I really enjoyed reading The Dao of capital. It's a bit of a slow build up but well worth the time.
Apart from all the austrian wisdom, the two key concepts of the books are The roundabout and hyperbolic discounting.
Those two concept are the reason what I would call time arbitrage works.
The roundabout basically means that it's sometimes better to go right first in order to go left later and is really well visualized as the difference between a roundabout and a four stop. The roundabout is actually much more efficient from a time / energy perspective and it's a good metaphor of scarifying a bit now in order to get a hedge and momentum later (or accepting volatility for higher return).
Now on to hyperbolic discounting.
Basically hyperbolic discounting is the fallacy of thinking you'll have more discipline in the future.

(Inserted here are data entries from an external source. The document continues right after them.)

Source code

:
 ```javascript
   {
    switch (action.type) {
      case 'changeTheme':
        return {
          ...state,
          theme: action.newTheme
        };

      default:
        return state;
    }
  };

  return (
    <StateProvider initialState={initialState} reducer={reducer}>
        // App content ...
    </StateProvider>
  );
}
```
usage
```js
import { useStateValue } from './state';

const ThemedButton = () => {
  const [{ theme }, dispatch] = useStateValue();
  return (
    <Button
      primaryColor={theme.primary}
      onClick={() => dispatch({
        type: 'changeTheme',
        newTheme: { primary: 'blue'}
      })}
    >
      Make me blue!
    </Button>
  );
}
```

Ex I won't study now but tomorrow morning I will wake up early to do so ... People prefer to make a bit of money steadily (procrastination) but are setting themselves up to take a huge loss in the future (failing the exam) instead of paying a little every day in order to set the field for a huge win.

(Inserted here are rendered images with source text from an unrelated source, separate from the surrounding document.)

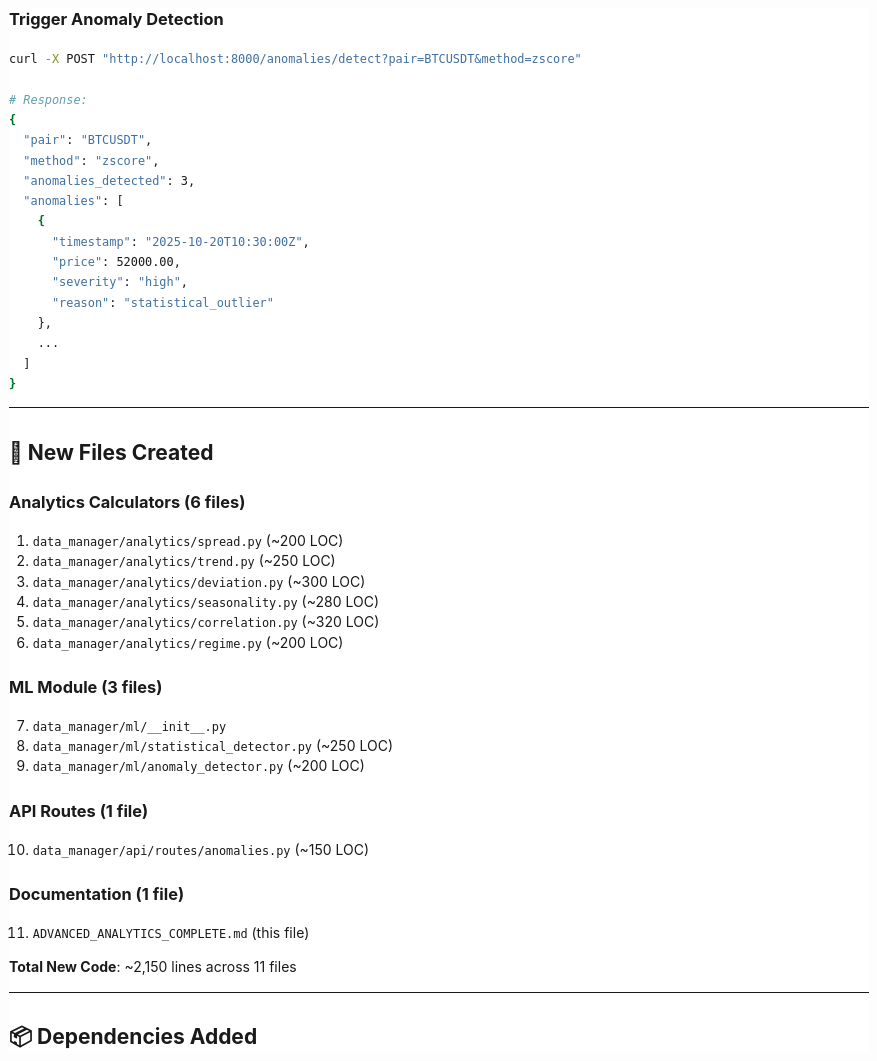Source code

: ### Trigger Anomaly Detection
```bash
curl -X POST "http://localhost:8000/anomalies/detect?pair=BTCUSDT&method=zscore"

# Response:
{
  "pair": "BTCUSDT",
  "method": "zscore",
  "anomalies_detected": 3,
  "anomalies": [
    {
      "timestamp": "2025-10-20T10:30:00Z",
      "price": 52000.00,
      "severity": "high",
      "reason": "statistical_outlier"
    },
    ...
  ]
}
```

---

## 📁 New Files Created

### Analytics Calculators (6 files)
1. `data_manager/analytics/spread.py` (~200 LOC)
2. `data_manager/analytics/trend.py` (~250 LOC)
3. `data_manager/analytics/deviation.py` (~300 LOC)
4. `data_manager/analytics/seasonality.py` (~280 LOC)
5. `data_manager/analytics/correlation.py` (~320 LOC)
6. `data_manager/analytics/regime.py` (~200 LOC)

### ML Module (3 files)
7. `data_manager/ml/__init__.py`
8. `data_manager/ml/statistical_detector.py` (~250 LOC)
9. `data_manager/ml/anomaly_detector.py` (~200 LOC)

### API Routes (1 file)
10. `data_manager/api/routes/anomalies.py` (~150 LOC)

### Documentation (1 file)
11. `ADVANCED_ANALYTICS_COMPLETE.md` (this file)

**Total New Code**: ~2,150 lines across 11 files

---

## 📦 Dependencies Added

The consequence of those 2 key principles is that investor are looking for immediate yield, and in doing so make some weird investment & capital allocation ex; increasing stock buyback instead of long time investment when the discount rate should be at high time low.

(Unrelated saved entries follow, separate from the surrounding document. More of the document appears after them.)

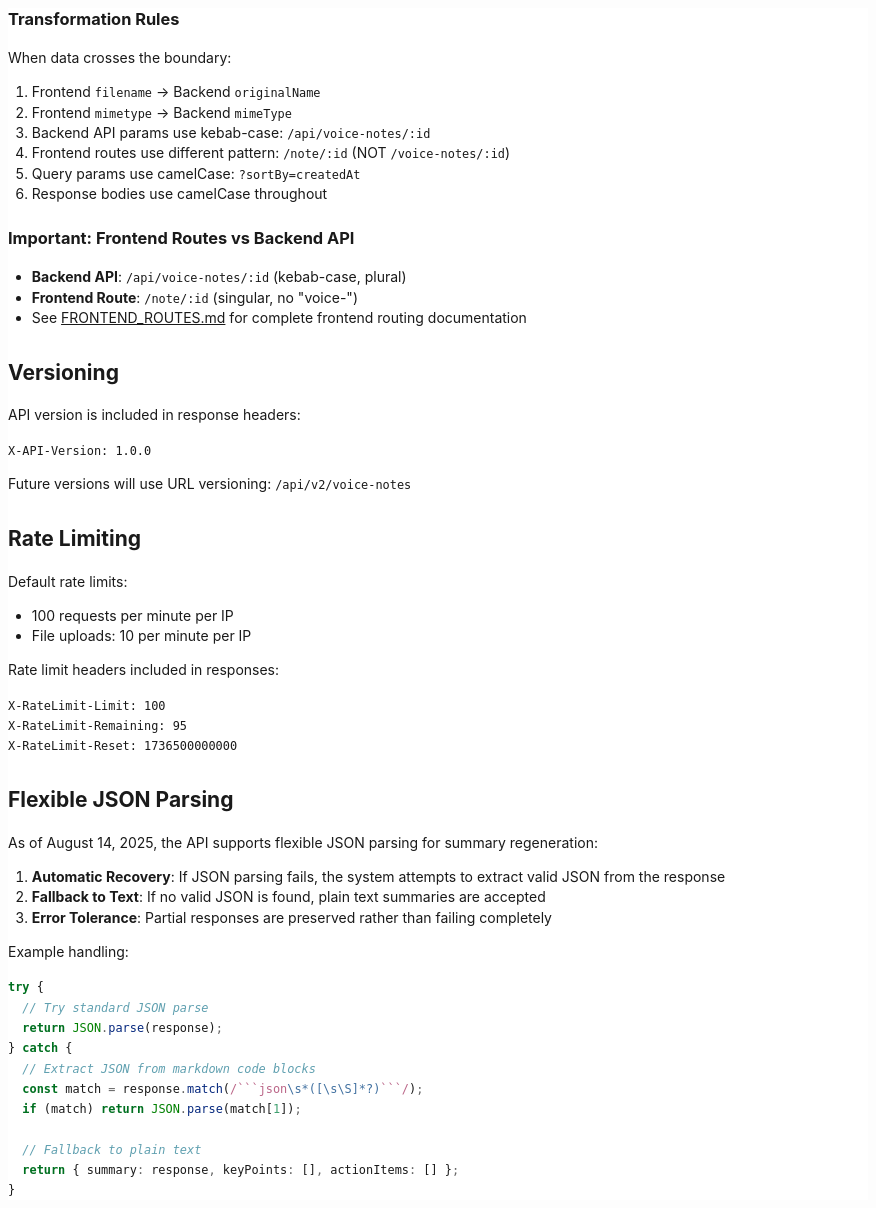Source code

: ### Transformation Rules
When data crosses the boundary:
1. Frontend `filename` → Backend `originalName`
2. Frontend `mimetype` → Backend `mimeType`
3. Backend API params use kebab-case: `/api/voice-notes/:id`
4. Frontend routes use different pattern: `/note/:id` (NOT `/voice-notes/:id`)
5. Query params use camelCase: `?sortBy=createdAt`
6. Response bodies use camelCase throughout

### Important: Frontend Routes vs Backend API
- **Backend API**: `/api/voice-notes/:id` (kebab-case, plural)
- **Frontend Route**: `/note/:id` (singular, no "voice-")
- See [FRONTEND_ROUTES.md](./FRONTEND_ROUTES.md) for complete frontend routing documentation

## Versioning

API version is included in response headers:
```
X-API-Version: 1.0.0
```

Future versions will use URL versioning: `/api/v2/voice-notes`

## Rate Limiting

Default rate limits:
- 100 requests per minute per IP
- File uploads: 10 per minute per IP

Rate limit headers included in responses:
```
X-RateLimit-Limit: 100
X-RateLimit-Remaining: 95
X-RateLimit-Reset: 1736500000000
```

## Flexible JSON Parsing

As of August 14, 2025, the API supports flexible JSON parsing for summary regeneration:

1. **Automatic Recovery**: If JSON parsing fails, the system attempts to extract valid JSON from the response
2. **Fallback to Text**: If no valid JSON is found, plain text summaries are accepted
3. **Error Tolerance**: Partial responses are preserved rather than failing completely

Example handling:
```typescript
try {
  // Try standard JSON parse
  return JSON.parse(response);
} catch {
  // Extract JSON from markdown code blocks
  const match = response.match(/```json\s*([\s\S]*?)```/);
  if (match) return JSON.parse(match[1]);
  
  // Fallback to plain text
  return { summary: response, keyPoints: [], actionItems: [] };
}
```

This allow patient and disciplined capital allocator to trounce index long term.
From a strategical point of view the application of the roundabout tactic in Spitznagel investment is via the use of deep out of the money put option on the s&p 500 wich allow him to lose a bit now (the premium) in order to gain a lot in the future by providing liquidity in a time of crisis.
In summary a pretty good book linking austrian economics, value investing, psychology and a good understanding of market risk.